LA FAMIGLIA DI TORINO CHE HA ACCOLTO DAMAN: “HA GIA’ LE CHIAVI DI CASA”
COSTANZO E GABRIELLA: “CUCINA PER NOI E LA SERA GUARDIAMO LA TV INSIEME. E ORA HA ANCHE UN LAVORO DA BARISTA”
Daman cucina per tutta la famiglia, quando non è a lavorare. E guarda la tv, seduto sul divano in cuoio scuro della sua nuova vita.
Se gli domandano «Cosa preferisci vedere Daman?» lui si copre il viso con una mano, e ride, cercando di nascondere l’imbarazzo.
Daman, ovvero Mohammed Daman, è nato 27 anni in Guinea.
È un profugo, uno che da quando ha lasciato genitori e dodici fratelli, quasi dieci anni fa, ha fatto di tutto.
È stato in Libia per cinque anni, in prigione per otto mesi in Israele, espulso dalla Germania.
E adesso se ne sta in una casa al quarto piano di un palazzo in centro a Torino. Ospite di una famiglia che ha detto sì al progetto di accoglienza di profughi, lanciato alcuni mesi fa dall’amministrazione comunale.
Era aprile quando Graziella De Pace Bellando una sera a cena ne ha parlato con marito e figli: «Che ne dite se prendiamo un ragazzo con noi?»
Il marito, Costanzo, che si occupa di progetti legati alla malnutrizione infantile in Africa e Lorenzo, 22 anni, il figlio minore, hanno detto subito sì.
Anche il più grande, che studia a Losanna, non ha avuto tentennamenti. «Erano giornate di ansia. Mi domandavo come sarebbe stato avere in casa un estraneo, cosa ci saremmo detti, come sarebbe stato. Poi hanno organizzato una cena per farci conoscere. E tutta la paura se n’è andata. Era una persona gentile, timida, ci siamo piaciuti».
All’ora di cena i Tg trasmettono le immagini di barconi, di gente che fugge e Daman toglie subito lo sguardo dalla tv: «Certe scene mi fanno stare male. In mezzo a loro ci sono stato pure io». E loro cambiano canale.
O ascoltano i suoi racconti: «Noi vorremmo sapere tutto di lui. Cosa ha fatto, cosa ha provato. Quando, la sera, non lavora e sta qui con noi parliamo per ore. Non è sempre facile, ma è la sua vita».
Tre mesi di convivenza e adesso nessuno riesce più a fare a meno dell’altro.
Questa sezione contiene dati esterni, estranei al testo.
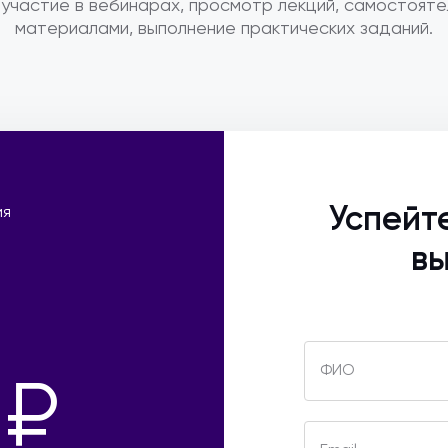
участие в вебинарах, просмотр лекций, самостояте
материалами, выполнение практических заданий.
Успейт
ия
вы
ФИО
 ₽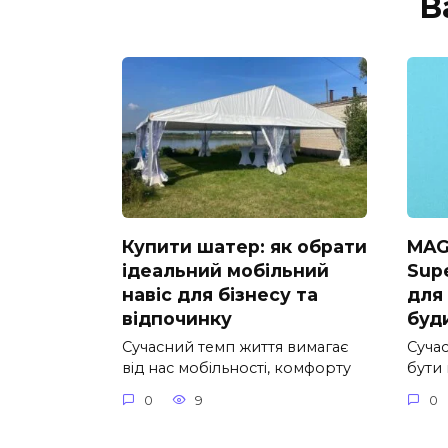
В
Купити шатер: як обрати
MAG
ідеальний мобільний
Supe
навіс для бізнесу та
для
відпочинку
буд
Сучасний темп життя вимагає
Суча
від нас мобільності, комфорту
бути
0
9
0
Hanno trascorso un week end insieme al mare, a Spotorno: «È stato bellissimo, ma a me il mare fa paura, specialmente la notte. Il rumore delle onde è un incubo».
E se lui ha paura Graziella e tutti gli altri gli stanno accanto. Se lui gioisce, è lo stesso. Quando, al bar dove lavora gli hanno detto che lo volevano assumere lui li ha chiamati in continuazione al cellulare.
Loro erano al cinema. «Abbiamo visto le chiamate due ore dopo. Pensavamo al peggio e lui, invece, voleva dirci che era contento per quella prima bella notizia dopo tanti anni. Per la prima volta lo abbiamo visto davvero felice» racconta Graziella. Quando gli avete dato le chiavi di casa? «Subito. Lui è arrivato di martedì. Al venerdì noi dovevamo andare via. Gliele abbiamo consegnate, dicendogli di far attenzione e non perderle».
A chi gli chiede se Daman è un figlio rispondono di no: «È una persona cara. I nostri amici che lo hanno conosciuto lo adorano».
Il futuro sono almeno sei mesi di convivenza prolungabili di altri sei. «Ma quando finirà , sarà durissima separarci. Nel frattempo gli spieghiamo che deve metter su casa, risparmiare qualcosa adesso che avrà un lavoro vero. Costruirsi un futuro».
Daman annuisce. E racconta di una ragazza che ha conosciuto, e per tenerlo con sè tutto il pomeriggio, a parlare, gli aveva preso lo zaino.
Papà Costanzo sorride: «Lui ha già capito tutti i nostri pregiudizi. Quel giorno avrebbe voluto strapparle il suo zaino di mano e tornare a casa. Non lo ha fatto perchè temeva che qualcuno, vedendolo, avrebbe chiamato la polizia immaginando uno scippo. Ha capito esattamente cosa pensiamo noi. Ecco lui ci aiuta ad uscire da certe convinzioni. Ci svela altre letture del mondo e delle cose».